In 1971, United Nations Food and Agriculture Organization scholar Paolo Lugari started an eco-social experiment in the barren Llanos plains east of the Andes in Colombia called Gaviotas.
Situated in one of the most extreme, most inhospitable climates in South America, Gaviotas was envisioned as a sustainable, self-sufficient village in an area that Lugari called "just a big, wet desert."
"They always put social experiments in the easiest, most fertile places," Lugari said. "We wanted the hardest place. We figured if we could do it here, we could do it anywhere."
Today, Gaviotas is a thriving eco-village of about 200 people. They farm organically. They use wind and solar power. Since 2004, Gaviotas has been 100% fossil fuel-independent.

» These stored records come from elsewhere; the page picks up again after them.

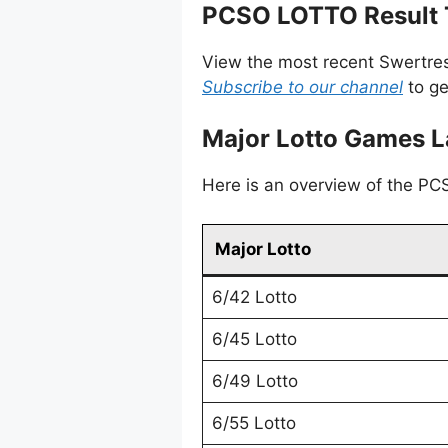
PCSO LOTTO Result T
View the most recent Swertres
Subscribe to our channel
to ge
Major Lotto Games L
Here is an overview of the PCSO
Major Lotto
6/42 Lotto
6/45 Lotto
6/49 Lotto
6/55 Lotto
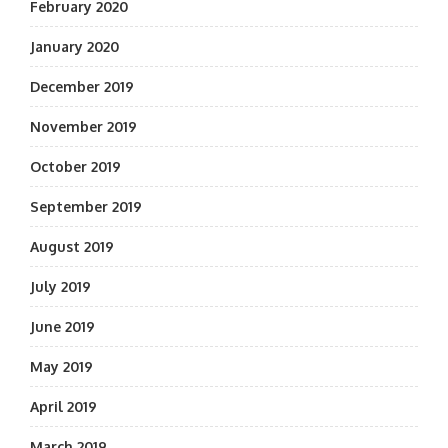
February 2020
January 2020
December 2019
November 2019
October 2019
September 2019
August 2019
July 2019
June 2019
May 2019
April 2019
March 2019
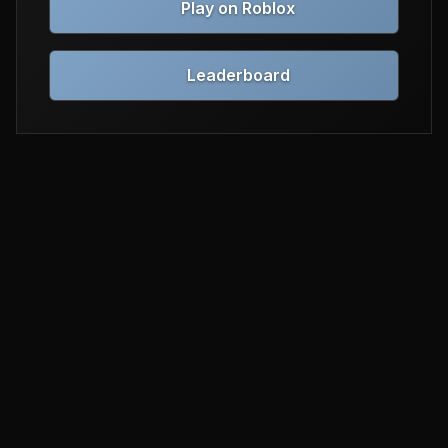
Play on Roblox
Leaderboard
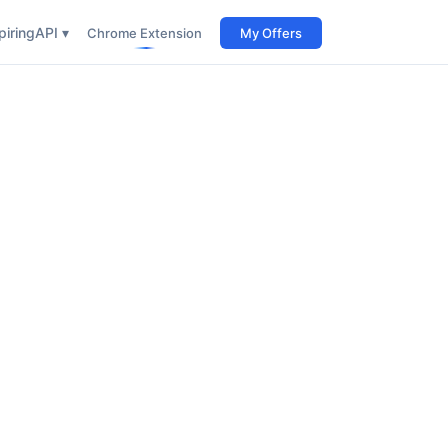
iring
API ▾
Chrome Extension
My Offers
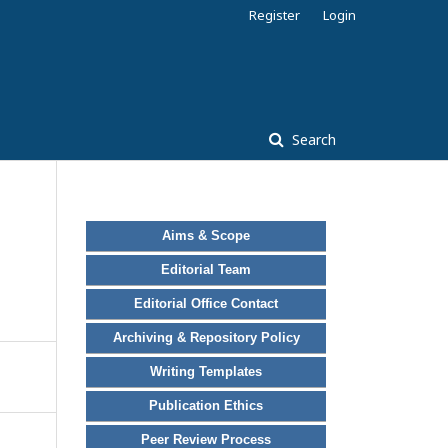
Register
Login
Search
Aims & Scope
Editorial Team
Editorial Office Contact
Archiving & Repository Policy
Writing Templates
Publication Ethics
Peer Review Process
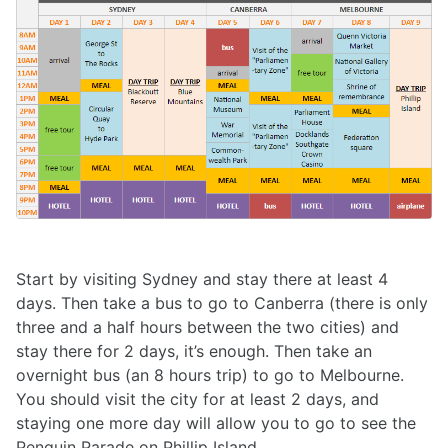
Start by visiting Sydney and stay there at least 4
days. Then take a bus to go to Canberra (there is only
three and a half hours between the two cities) and
stay there for 2 days, it’s enough. Then take an
overnight bus (an 8 hours trip) to go to Melbourne.
You should visit the city for at least 2 days, and
staying one more day will allow you to go to see the
Penguin Parade on Phillip Island.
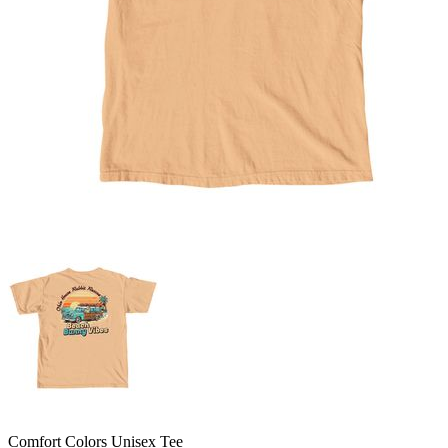
Comfort Colors Unisex Tee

The residents also enjoy free housing, schooling and community meals. Shockingly, considering the region's dangerous political situation, there are no weapons, no police, no jail and no mayor.
But though these elements would make any social experiment a success, perhaps the most remarkable accomplishment of Gaviotas is the planting of 1.5 million Caribbean pine trees and palm trees, a bold initiative that has helped to restore the receding rainforest border closer to what it was in pre-Colombian times. The various results of this new tree growth have been incredible.

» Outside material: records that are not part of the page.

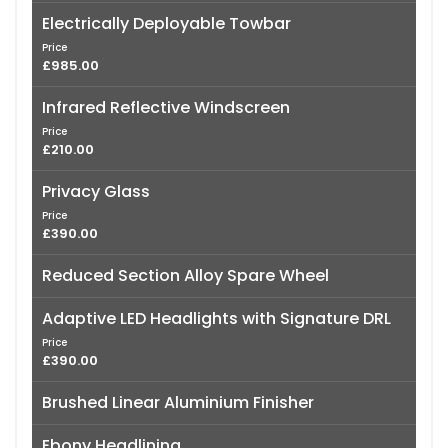
Electrically Deployable Towbar
Price
£985.00
Infrared Reflective Windscreen
Price
£210.00
Privacy Glass
Price
£390.00
Reduced Section Alloy Spare Wheel
Adaptive LED Headlights with Signature DRL
Price
£390.00
Brushed Linear Aluminium Finisher
Ebony Headlining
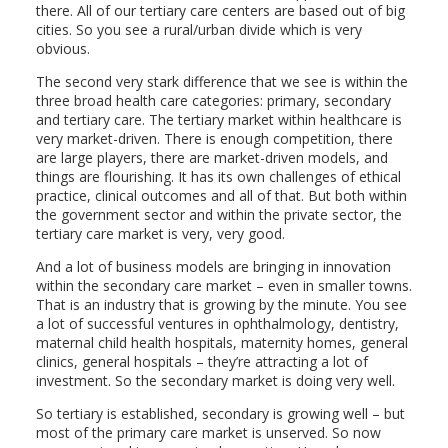
there. All of our tertiary care centers are based out of big
cities. So you see a rural/urban divide which is very
obvious.
The second very stark difference that we see is within the
three broad health care categories: primary, secondary
and tertiary care. The tertiary market within healthcare is
very market-driven. There is enough competition, there
are large players, there are market-driven models, and
things are flourishing. It has its own challenges of ethical
practice, clinical outcomes and all of that. But both within
the government sector and within the private sector, the
tertiary care market is very, very good.
And a lot of business models are bringing in innovation
within the secondary care market – even in smaller towns.
That is an industry that is growing by the minute. You see
a lot of successful ventures in ophthalmology, dentistry,
maternal child health hospitals, maternity homes, general
clinics, general hospitals – they’re attracting a lot of
investment. So the secondary market is doing very well.
So tertiary is established, secondary is growing well – but
most of the primary care market is unserved. So now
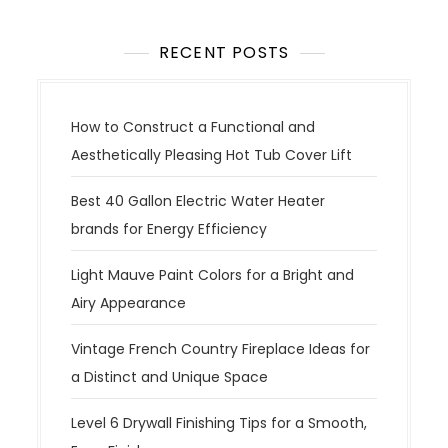
RECENT POSTS
How to Construct a Functional and
Aesthetically Pleasing Hot Tub Cover Lift
Best 40 Gallon Electric Water Heater
brands for Energy Efficiency
Light Mauve Paint Colors for a Bright and
Airy Appearance
Vintage French Country Fireplace Ideas for
a Distinct and Unique Space
Level 6 Drywall Finishing Tips for a Smooth,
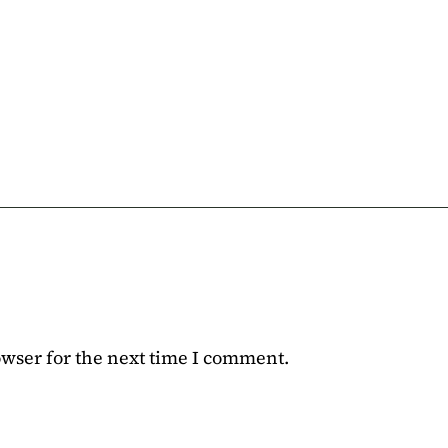
owser for the next time I comment.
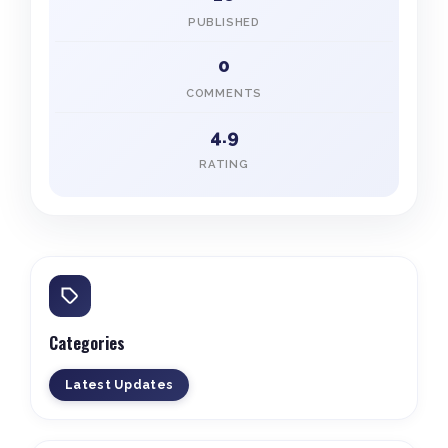
PUBLISHED
0
COMMENTS
4.9
RATING
Categories
Latest Updates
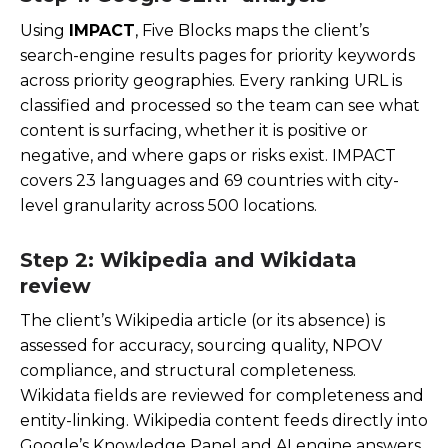
Using
IMPACT
, Five Blocks maps the client’s
search-engine results pages for priority keywords
across priority geographies. Every ranking URL is
classified and processed so the team can see what
content is surfacing, whether it is positive or
negative, and where gaps or risks exist. IMPACT
covers 23 languages and 69 countries with city-
level granularity across 500 locations.
Step 2: Wikipedia and Wikidata
review
The client’s Wikipedia article (or its absence) is
assessed for accuracy, sourcing quality, NPOV
compliance, and structural completeness.
Wikidata fields are reviewed for completeness and
entity-linking. Wikipedia content feeds directly into
Google’s Knowledge Panel and AI engine answers,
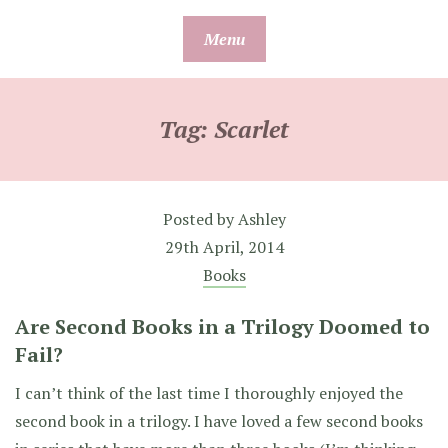
Skip
Menu
to
content
Tag:
Scarlet
Posted by
Ashley
29th April, 2014
Books
Are Second Books in a Trilogy Doomed to
Fail?
I can’t think of the last time I thoroughly enjoyed the
second book in a trilogy. I have loved a few second books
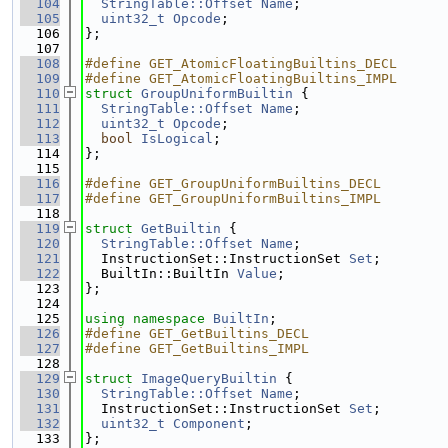
  104
StringTable::Offset
Name
;
  105
uint32_t
Opcode
;
  106
};
  107
  108
#define GET_AtomicFloatingBuiltins_DECL
  109
#define GET_AtomicFloatingBuiltins_IMPL
  110
struct 
GroupUniformBuiltin
 {
  111
StringTable::Offset
Name
;
  112
uint32_t
Opcode
;
  113
bool
IsLogical
;
  114
};
  115
  116
#define GET_GroupUniformBuiltins_DECL
  117
#define GET_GroupUniformBuiltins_IMPL
  118
  119
struct 
GetBuiltin
 {
  120
StringTable::Offset
Name
;
  121
  InstructionSet::InstructionSet 
Set
;
  122
  BuiltIn::BuiltIn 
Value
;
  123
};
  124
  125
using namespace 
BuiltIn
;
  126
#define GET_GetBuiltins_DECL
  127
#define GET_GetBuiltins_IMPL
  128
  129
struct 
ImageQueryBuiltin
 {
  130
StringTable::Offset
Name
;
  131
  InstructionSet::InstructionSet 
Set
;
  132
uint32_t
Component
;
  133
};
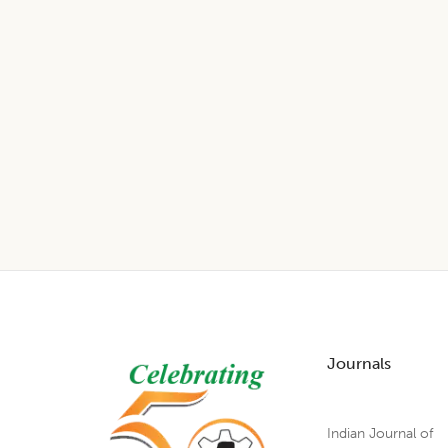
Footer
Journals
Indian Journal of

The transpiration of the trees has helped to engender more productive rainfall cycles. The shade of the trees has inspired the return of many rainforest species that were once native to the region. Additionally, the residents of Gaviotas enjoy a sustainable source of income from the resin harvested from the trees.
The United Nations named Gaviotas a model of sustainable development. The Colombian novelist and Nobel Prize laureate Gabriel Garcia Marquez called Lugari the "inventor of the world."

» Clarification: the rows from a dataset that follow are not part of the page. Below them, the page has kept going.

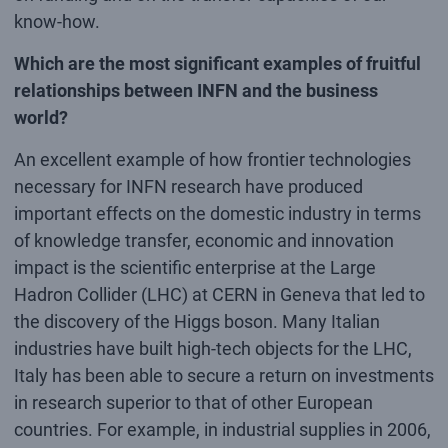
know-how.
Which are the most significant examples of fruitful
relationships between INFN and the business
world?
An excellent example of how frontier technologies
necessary for INFN research have produced
important effects on the domestic industry in terms
of knowledge transfer, economic and innovation
impact is the scientific enterprise at the Large
Hadron Collider (LHC) at CERN in Geneva that led to
the discovery of the Higgs boson. Many Italian
industries have built high-tech objects for the LHC,
Italy has been able to secure a return on investments
in research superior to that of other European
countries. For example, in industrial supplies in 2006,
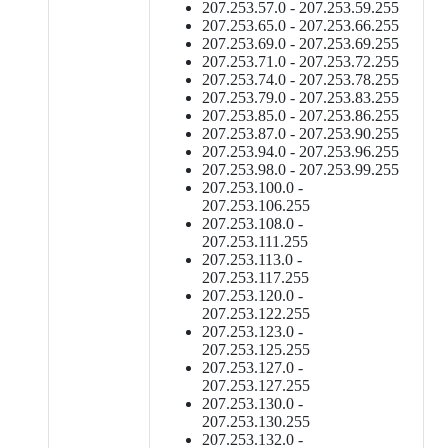
207.253.57.0 - 207.253.59.255
207.253.65.0 - 207.253.66.255
207.253.69.0 - 207.253.69.255
207.253.71.0 - 207.253.72.255
207.253.74.0 - 207.253.78.255
207.253.79.0 - 207.253.83.255
207.253.85.0 - 207.253.86.255
207.253.87.0 - 207.253.90.255
207.253.94.0 - 207.253.96.255
207.253.98.0 - 207.253.99.255
207.253.100.0 -
207.253.106.255
207.253.108.0 -
207.253.111.255
207.253.113.0 -
207.253.117.255
207.253.120.0 -
207.253.122.255
207.253.123.0 -
207.253.125.255
207.253.127.0 -
207.253.127.255
207.253.130.0 -
207.253.130.255
207.253.132.0 -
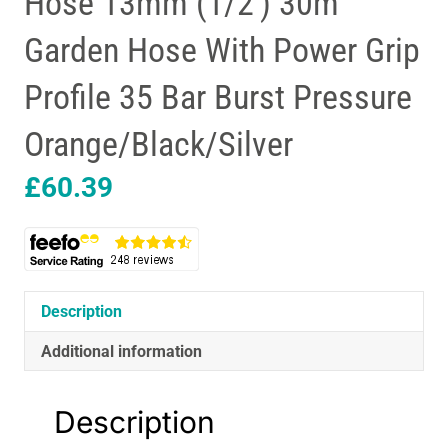
Hose 13mm (1/2′) 30m
Garden Hose With Power Grip
Profile 35 Bar Burst Pressure
Orange/Black/Silver
£
60.39
Description
Additional information
Description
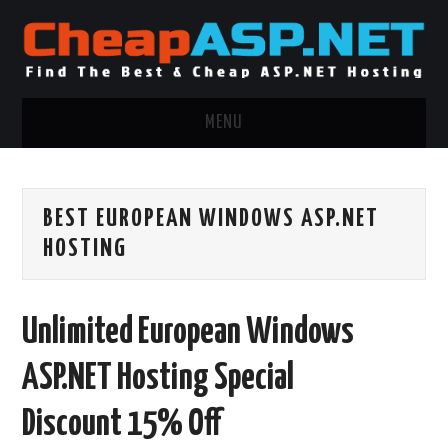
MENU
ASP.NET HOSTING
BEST EUROPEAN WINDOWS ASP.NET
.NET MVC HOSTING
HOSTING
WINDOWS HOSTING
Unlimited European Windows
WINDOWS CLOUD HOSTING
ASP.NET Hosting Special
WINDOWS DEDICATED SERVER
Discount 15% Off
ADVERTISING INFO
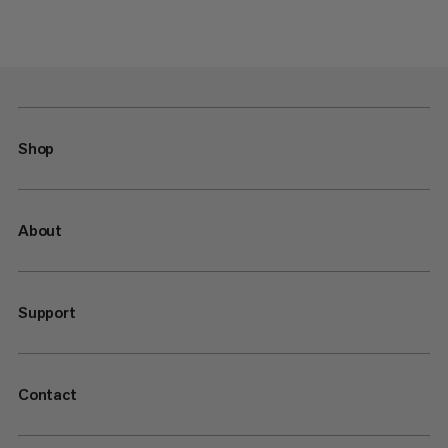
Shop
About
Support
Contact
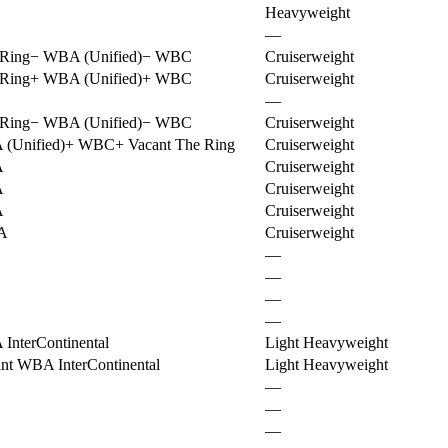
Heavyweight
—
Ring
−
WBA (Unified)
−
WBC
Cruiserweight
Ring
+
WBA (Unified)
+
WBC
Cruiserweight
—
Ring
−
WBA (Unified)
−
WBC
Cruiserweight
(Unified)
+
WBC
+
Vacant The Ring
Cruiserweight
A
Cruiserweight
A
Cruiserweight
A
Cruiserweight
A
Cruiserweight
—
—
—
—
InterContinental
Light Heavyweight
nt WBA InterContinental
Light Heavyweight
—
—
—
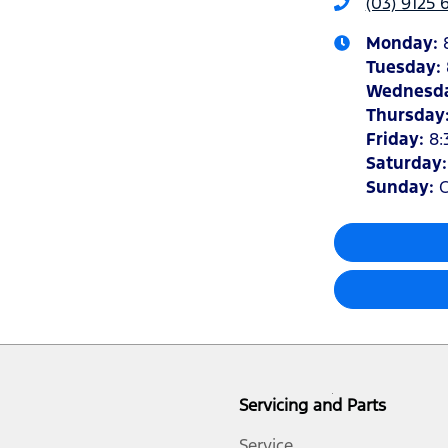
(03) 9125 
Monday
:
Tuesday
:
Wednesd
Thursday
Friday
:
8:
Saturday
Sunday
:
C
Servicing and Parts
Service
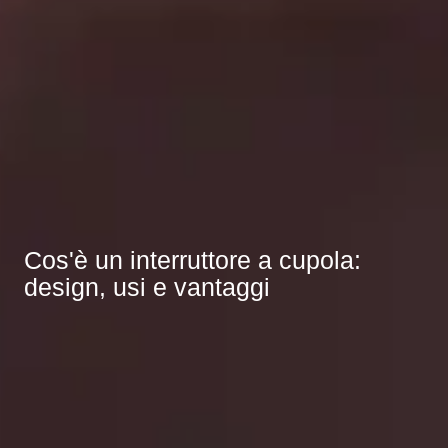
Cos'è un interruttore a cupola:
design, usi e vantaggi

A new study by a team of researchers from the University of Wisconsin-Madison, the University of Minnesota, Stanford University, Arizona State University and The Nature Conservancy has found that "nature's capacity to store carbon, the element at the heart of global climate woes, is steadily eroding as the world's farmers expand croplands at the expense of native ecosystem such as forests," according to the press release.
Considering this disturbing fact -- and as the world population surges towards an estimated 9 billion by the year 2050 and global warming continues the steady increase of the planet's surface temperatures -- Gaviotas stands as one shining example of how things could be different.